Data to use
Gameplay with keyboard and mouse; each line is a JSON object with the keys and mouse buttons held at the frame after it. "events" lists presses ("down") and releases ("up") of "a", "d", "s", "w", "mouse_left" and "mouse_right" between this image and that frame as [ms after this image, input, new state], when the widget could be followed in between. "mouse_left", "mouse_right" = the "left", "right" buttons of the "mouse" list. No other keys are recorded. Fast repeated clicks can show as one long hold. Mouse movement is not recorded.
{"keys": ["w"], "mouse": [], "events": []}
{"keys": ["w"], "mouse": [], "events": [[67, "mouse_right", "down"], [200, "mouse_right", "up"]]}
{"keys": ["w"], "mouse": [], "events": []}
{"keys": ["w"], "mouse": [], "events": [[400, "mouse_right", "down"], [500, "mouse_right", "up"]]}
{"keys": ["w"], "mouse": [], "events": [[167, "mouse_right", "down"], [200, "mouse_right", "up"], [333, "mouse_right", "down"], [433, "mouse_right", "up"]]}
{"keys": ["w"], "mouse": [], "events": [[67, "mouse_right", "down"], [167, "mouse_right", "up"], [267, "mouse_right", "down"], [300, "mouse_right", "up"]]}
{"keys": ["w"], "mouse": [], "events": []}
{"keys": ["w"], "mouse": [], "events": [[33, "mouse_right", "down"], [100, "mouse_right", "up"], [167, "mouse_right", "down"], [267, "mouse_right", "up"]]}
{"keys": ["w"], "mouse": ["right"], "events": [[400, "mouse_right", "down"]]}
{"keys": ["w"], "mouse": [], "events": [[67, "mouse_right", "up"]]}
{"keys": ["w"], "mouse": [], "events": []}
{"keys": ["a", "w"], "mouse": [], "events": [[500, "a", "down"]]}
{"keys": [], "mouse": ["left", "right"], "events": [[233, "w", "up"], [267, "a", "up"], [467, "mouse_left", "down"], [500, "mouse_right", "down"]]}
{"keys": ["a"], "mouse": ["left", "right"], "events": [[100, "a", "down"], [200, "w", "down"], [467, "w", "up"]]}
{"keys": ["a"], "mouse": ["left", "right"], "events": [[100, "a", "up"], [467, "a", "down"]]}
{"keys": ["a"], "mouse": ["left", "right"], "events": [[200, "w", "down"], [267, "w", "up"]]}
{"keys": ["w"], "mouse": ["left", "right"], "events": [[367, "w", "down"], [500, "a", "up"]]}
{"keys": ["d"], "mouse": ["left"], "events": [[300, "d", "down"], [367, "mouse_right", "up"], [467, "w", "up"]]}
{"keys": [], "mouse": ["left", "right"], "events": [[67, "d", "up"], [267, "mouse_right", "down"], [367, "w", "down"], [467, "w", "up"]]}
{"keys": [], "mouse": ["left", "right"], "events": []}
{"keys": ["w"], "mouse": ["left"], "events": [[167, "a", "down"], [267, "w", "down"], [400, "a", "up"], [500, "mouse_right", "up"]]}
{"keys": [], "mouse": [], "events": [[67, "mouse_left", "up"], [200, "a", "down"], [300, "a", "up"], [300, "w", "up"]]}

What this task involves
Transcribe all of the records exactly.

Finished exercise
Gameplay with keyboard and mouse; each line is a JSON object with the keys and mouse buttons held at the frame after it. "events" lists presses ("down") and releases ("up") of "a", "d", "s", "w", "mouse_left" and "mouse_right" between this image and that frame as [ms after this image, input, new state], when the widget could be followed in between. "mouse_left", "mouse_right" = the "left", "right" buttons of the "mouse" list. No other keys are recorded. Fast repeated clicks can show as one long hold. Mouse movement is not recorded.
{"keys": ["w"], "mouse": [], "events": []}
{"keys": ["w"], "mouse": [], "events": [[67, "mouse_right", "down"], [200, "mouse_right", "up"]]}
{"keys": ["w"], "mouse": [], "events": []}
{"keys": ["w"], "mouse": [], "events": [[400, "mouse_right", "down"], [500, "mouse_right", "up"]]}
{"keys": ["w"], "mouse": [], "events": [[167, "mouse_right", "down"], [200, "mouse_right", "up"], [333, "mouse_right", "down"], [433, "mouse_right", "up"]]}
{"keys": ["w"], "mouse": [], "events": [[67, "mouse_right", "down"], [167, "mouse_right", "up"], [267, "mouse_right", "down"], [300, "mouse_right", "up"]]}
{"keys": ["w"], "mouse": [], "events": []}
{"keys": ["w"], "mouse": [], "events": [[33, "mouse_right", "down"], [100, "mouse_right", "up"], [167, "mouse_right", "down"], [267, "mouse_right", "up"]]}
{"keys": ["w"], "mouse": ["right"], "events": [[400, "mouse_right", "down"]]}
{"keys": ["w"], "mouse": [], "events": [[67, "mouse_right", "up"]]}
{"keys": ["w"], "mouse": [], "events": []}
{"keys": ["a", "w"], "mouse": [], "events": [[500, "a", "down"]]}
{"keys": [], "mouse": ["left", "right"], "events": [[233, "w", "up"], [267, "a", "up"], [467, "mouse_left", "down"], [500, "mouse_right", "down"]]}
{"keys": ["a"], "mouse": ["left", "right"], "events": [[100, "a", "down"], [200, "w", "down"], [467, "w", "up"]]}
{"keys": ["a"], "mouse": ["left", "right"], "events": [[100, "a", "up"], [467, "a", "down"]]}
{"keys": ["a"], "mouse": ["left", "right"], "events": [[200, "w", "down"], [267, "w", "up"]]}
{"keys": ["w"], "mouse": ["left", "right"], "events": [[367, "w", "down"], [500, "a", "up"]]}
{"keys": ["d"], "mouse": ["left"], "events": [[300, "d", "down"], [367, "mouse_right", "up"], [467, "w", "up"]]}
{"keys": [], "mouse": ["left", "right"], "events": [[67, "d", "up"], [267, "mouse_right", "down"], [367, "w", "down"], [467, "w", "up"]]}
{"keys": [], "mouse": ["left", "right"], "events": []}
{"keys": ["w"], "mouse": ["left"], "events": [[167, "a", "down"], [267, "w", "down"], [400, "a", "up"], [500, "mouse_right", "up"]]}
{"keys": [], "mouse": [], "events": [[67, "mouse_left", "up"], [200, "a", "down"], [300, "a", "up"], [300, "w", "up"]]}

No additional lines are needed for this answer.